A Texas-based group that once called Houston’s first openly-gay mayor a “sodomite” has decided to get involved with a Georgia preacher and doctor suing over religious discrimination.Eric Walsh’s sometimes fiery sermons came to the attention of Georgia public health officials after he was conditionally offered a job in May 2014. During his time there, one of Walsh’s supervisors asked for links to a few sermons.

That’s what outraged the U.S. Pastor Council, which is based in Houston. The group has rushed to Walsh’s defense, saying no employer has a right to see notes of a pastor’s sermons.

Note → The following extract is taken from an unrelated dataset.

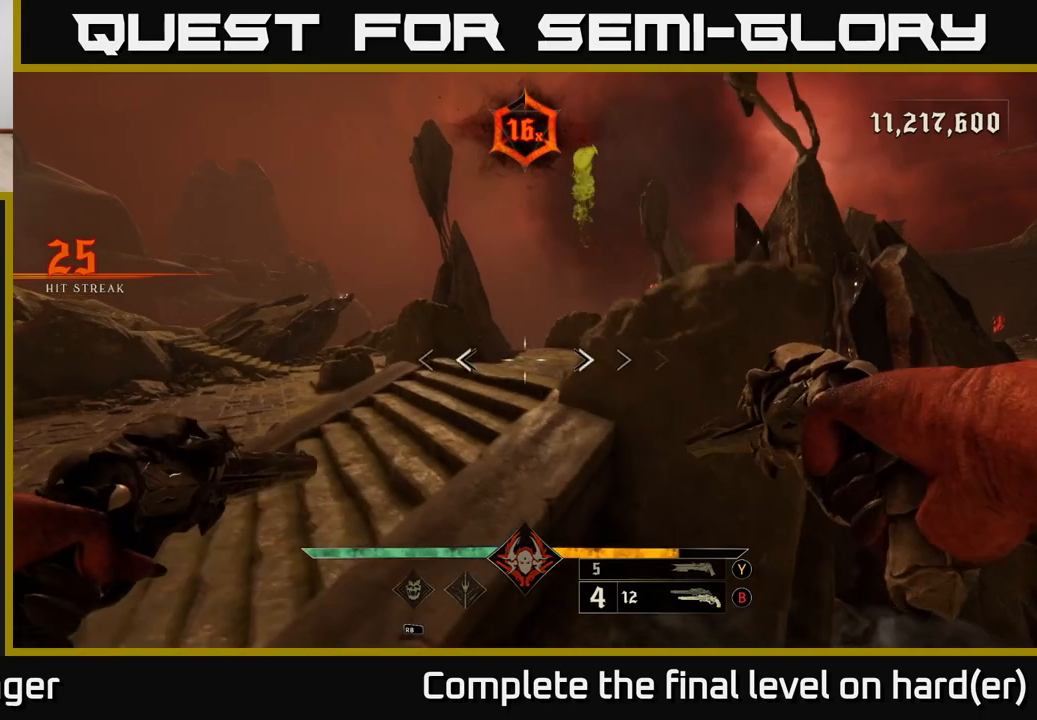
{"buttons": [], "left_stick": "up-left", "right_stick": "center", "events": [[17, "A", "up"], [67, "left_stick", "up-left"], [83, "L2", "down"], [150, "right_stick", "right"], [233, "L2", "up"], [500, "right_stick", "center"]]}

“This poisonous mindset that has contempt for religious liberty and the Constitution crosses across geographical and partisan lines,” Pastor Dave Welch, executive director of the U.S. Pastor Council told Breitbart News . “If this can happen in a Bible Belt state with a Republican governor, it can happen anywhere.”

State officials deny they were “analyzing” Walsh’s sermons and religious beliefs. An email shared among state officials states that not hiring Walsh based on his sermons would made them no better than the person who sent videos of Walsh to state officials in an effort to have him dismissed.

Walsh’s conditional employment ended in 2015 and he sued.

The U.S. Pastor Council has jumped into headlines before.

The group called former Houston Mayor Annise Parker, the city’s first openly-gay mayor, a “sodomite” and labeled gay people “forces of spiritual darkness.”

Welch joined with a group of social conservatives concerned about a “gay takeover” of city government. They also pushed to repeal an LGBT non-discrimination law recently in Plano, Texas.